Burning Bright – Senza via di scampo è un film del 2010, diretto da Carlos Brook

Tyger ! Tyger! Burning bright In the forests of the night, What immortal hand or eye Could frame thy fearful symmetry? (“Tigre! Tigre! Divampante fulgore Nelle foreste della notte, Quale fu l’immortale mano o l’occhio Ch’ebbe la forza di formare la tua agghiacciante simmetria?”). Un b-movie americano che si permette di citare nel titolo un brano della misterica Tigre di William Blake, si presenta subito un gran bene e predispone ad attendersi qualcosa di affatto scontato. Speranza non disattesa. Intercettato casualmente, questo film diretto da tale Carlos Brook e scritto da due donne, Christine Coyle Johnson e Joilie Prendville Roux, invoglia a capire chi siano i suoi autori, a saperne di più. Lui, il regista, Brook, risulta avere diretto, oltre Burning Bright – Senza via di scampo, solo un lungo nel 2008, Quid pro quo. Mentre i nomi delle due sceneggiatrici sono associati in un film del 2009, An American Girl: Chrissa Stands Strong, un televisivo sul bullismo scolastico. Burning Bright – Senza via di scampo è la storia di una ragazza (Briana Evigan) con un fratellino autistico (Charlie Tahan): lei è un tipo che balza all’occhio, non bellissima ma interessante, con una particolare voce roca; interessante anche come personaggio, perché segue e accudisce il fratello come una madre – la loro è morta – ma di notte l’inconscio le fa fare dei sogni in cui entra nella sua stanza e lo soffoca con un cuscino. È umano e non prevedibile in un film del genere, un bel punto a favore.

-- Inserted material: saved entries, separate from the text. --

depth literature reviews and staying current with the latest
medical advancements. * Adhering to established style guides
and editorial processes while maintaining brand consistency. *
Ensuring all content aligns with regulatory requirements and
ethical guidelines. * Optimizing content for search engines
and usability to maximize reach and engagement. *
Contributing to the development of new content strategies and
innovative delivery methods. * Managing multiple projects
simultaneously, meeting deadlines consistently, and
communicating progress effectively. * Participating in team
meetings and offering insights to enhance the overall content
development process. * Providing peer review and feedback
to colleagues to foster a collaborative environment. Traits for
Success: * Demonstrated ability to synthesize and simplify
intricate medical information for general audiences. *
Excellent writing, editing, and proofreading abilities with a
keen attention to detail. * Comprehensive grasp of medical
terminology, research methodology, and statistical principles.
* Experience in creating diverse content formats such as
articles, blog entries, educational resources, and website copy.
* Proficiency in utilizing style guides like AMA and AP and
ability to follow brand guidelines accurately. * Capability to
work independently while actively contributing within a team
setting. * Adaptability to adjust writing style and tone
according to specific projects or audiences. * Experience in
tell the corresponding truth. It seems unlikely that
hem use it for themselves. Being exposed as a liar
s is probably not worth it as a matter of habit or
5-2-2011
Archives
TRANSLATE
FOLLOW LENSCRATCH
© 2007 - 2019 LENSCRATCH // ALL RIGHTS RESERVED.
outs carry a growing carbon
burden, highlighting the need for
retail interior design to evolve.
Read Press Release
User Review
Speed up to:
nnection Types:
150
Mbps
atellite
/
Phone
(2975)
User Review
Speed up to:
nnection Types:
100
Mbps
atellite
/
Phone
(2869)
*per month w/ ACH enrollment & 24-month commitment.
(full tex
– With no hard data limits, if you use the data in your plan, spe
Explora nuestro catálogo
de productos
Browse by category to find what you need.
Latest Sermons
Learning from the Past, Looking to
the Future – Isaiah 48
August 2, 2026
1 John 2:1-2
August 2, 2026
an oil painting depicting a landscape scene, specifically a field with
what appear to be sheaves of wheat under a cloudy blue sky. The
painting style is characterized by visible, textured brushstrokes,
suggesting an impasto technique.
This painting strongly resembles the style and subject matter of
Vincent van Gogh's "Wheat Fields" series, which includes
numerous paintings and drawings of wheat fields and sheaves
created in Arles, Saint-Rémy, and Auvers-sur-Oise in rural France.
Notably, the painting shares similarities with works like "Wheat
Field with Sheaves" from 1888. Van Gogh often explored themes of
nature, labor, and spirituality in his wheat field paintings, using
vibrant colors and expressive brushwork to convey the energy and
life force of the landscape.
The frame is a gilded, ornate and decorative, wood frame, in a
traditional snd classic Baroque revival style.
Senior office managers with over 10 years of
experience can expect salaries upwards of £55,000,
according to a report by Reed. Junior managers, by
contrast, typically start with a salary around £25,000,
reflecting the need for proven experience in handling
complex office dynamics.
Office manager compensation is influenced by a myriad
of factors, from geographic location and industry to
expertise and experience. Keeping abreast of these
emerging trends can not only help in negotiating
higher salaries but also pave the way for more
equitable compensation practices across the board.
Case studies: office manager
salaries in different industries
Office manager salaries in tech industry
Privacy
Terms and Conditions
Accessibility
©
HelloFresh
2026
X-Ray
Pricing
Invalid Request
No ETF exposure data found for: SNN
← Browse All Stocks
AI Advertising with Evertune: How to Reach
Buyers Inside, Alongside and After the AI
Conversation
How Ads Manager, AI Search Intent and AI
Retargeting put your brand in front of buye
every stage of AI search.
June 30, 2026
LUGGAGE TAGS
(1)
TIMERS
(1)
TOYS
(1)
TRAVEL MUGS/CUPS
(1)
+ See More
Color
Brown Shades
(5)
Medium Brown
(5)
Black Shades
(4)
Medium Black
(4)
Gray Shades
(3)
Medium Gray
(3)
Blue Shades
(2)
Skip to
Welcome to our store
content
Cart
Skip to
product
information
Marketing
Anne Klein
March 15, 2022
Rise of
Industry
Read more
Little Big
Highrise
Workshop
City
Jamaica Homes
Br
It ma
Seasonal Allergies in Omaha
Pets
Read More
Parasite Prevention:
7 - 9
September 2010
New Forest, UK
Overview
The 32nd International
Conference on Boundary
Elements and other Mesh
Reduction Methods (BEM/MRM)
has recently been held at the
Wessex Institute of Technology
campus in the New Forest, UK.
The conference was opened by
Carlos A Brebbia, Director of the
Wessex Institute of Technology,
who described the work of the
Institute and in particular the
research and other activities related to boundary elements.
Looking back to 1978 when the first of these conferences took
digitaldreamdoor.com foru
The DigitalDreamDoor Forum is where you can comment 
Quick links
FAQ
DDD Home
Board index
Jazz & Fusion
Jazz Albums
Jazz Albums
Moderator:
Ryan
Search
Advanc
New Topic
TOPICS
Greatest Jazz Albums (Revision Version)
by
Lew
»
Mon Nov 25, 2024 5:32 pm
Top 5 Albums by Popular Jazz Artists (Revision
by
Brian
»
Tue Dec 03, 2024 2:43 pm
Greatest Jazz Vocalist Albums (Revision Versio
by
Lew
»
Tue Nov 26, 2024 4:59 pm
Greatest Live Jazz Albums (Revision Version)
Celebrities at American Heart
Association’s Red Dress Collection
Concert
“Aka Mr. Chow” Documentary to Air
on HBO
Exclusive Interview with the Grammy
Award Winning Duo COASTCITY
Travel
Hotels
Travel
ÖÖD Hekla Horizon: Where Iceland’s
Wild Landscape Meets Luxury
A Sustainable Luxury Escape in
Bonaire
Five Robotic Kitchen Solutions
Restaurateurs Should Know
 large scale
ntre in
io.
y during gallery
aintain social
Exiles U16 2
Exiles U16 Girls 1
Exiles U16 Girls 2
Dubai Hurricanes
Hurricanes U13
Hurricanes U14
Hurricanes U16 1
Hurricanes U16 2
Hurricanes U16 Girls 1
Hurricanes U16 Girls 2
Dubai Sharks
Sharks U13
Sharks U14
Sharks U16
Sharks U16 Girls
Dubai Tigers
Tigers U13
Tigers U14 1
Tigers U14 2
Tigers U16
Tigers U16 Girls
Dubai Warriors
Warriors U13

Hanno un patrigno, i due, Garret Dillahunt che nella scena iniziale, in mezzo al deserto, acquista pagandola con moneta sonante una tigre dal tizio di un circo. La vuole tenere nello zoo privato annesso alla casa in cui vive con i due orfani? No, se ne vuole servire per fare fuori la Evigan e il fratello, riscuotendo un’assicurazione sulla loro vita. Gli elementi lo aiutano, nel senso che è in arrivo un tremendo uragano e le finestre della casa vengono chiuse con spesse assi di legno inchiodate. L’infamone, quindi, la notte prima del tornado, introduce la belva nella dimora e ne inchioda anche le porte, cosicché dentro restano sorella e fratello e quel “divampante fulgore” mangiatore di uomini. Ha senso che in Burning Bright – Senza via di scampo Brooks assommi e moltiplichi le furie: quella della tigre e quella dell’uragano, espressioni di una natura on rampage? L’idea era quella, verosimilmente, ma nella storia conta poco l’inferno che si scatena fuori e conta invece moltissimo ciò che accade nel labirinto delle stanze e dei corridoi domestici, dove comincia il gioco della caccia e sopravvivenza tra la bestia e gli umani.

Brooks è agevolato da una situazione obiettivamente angosciosa (una tigre in casa. Pensateci…) e da una brava interprete come la Evigan, ma il film è anche registicamente ben condotto, bilancia i pieni e i vuoti per creare la tensione, e non perde mai il controllo, nemmeno quando verso la fine i colpi di scena devono accelerare e infittirsi. Non che l’ultima matrioska sia chissà che, è prevedibile ma tanto più, quindi, se ne apprezza il modo di Brooks e compagnia di proporcela. La tigre (ne hanno utilizzate tre) è sempre vera, in tutte le scene di Burning Bright – Senza via di scampo, niente CGi e questo fa la sua bella differenza. Non è un film sanguinario, e anche questo va bene per il taglio squisitamente thriller della storia che sarebbe imbarazzante mettere sullo stesso piano dei consueti e volgari eco-vendetta di oggi. Mi ricorda per qualche non arcano motivo le atmosfere rarefatte degli Hammer House of Horror, forse per la suggestione del celebre episodio con Peter Cushing, The Silent Scream. Nella tradizione dell’eco-vendetta, di tigri non se ne sono mai viste tantissime, anzi, se prescindiamo da una serie di orribili film sugli smilodonti, realizzati con orrenda CGI, l’unico titolo che si può citare è Maneaters are Loose!, del 1978, per la regia di Timothy Galfas con Tom Skerrit protagonista.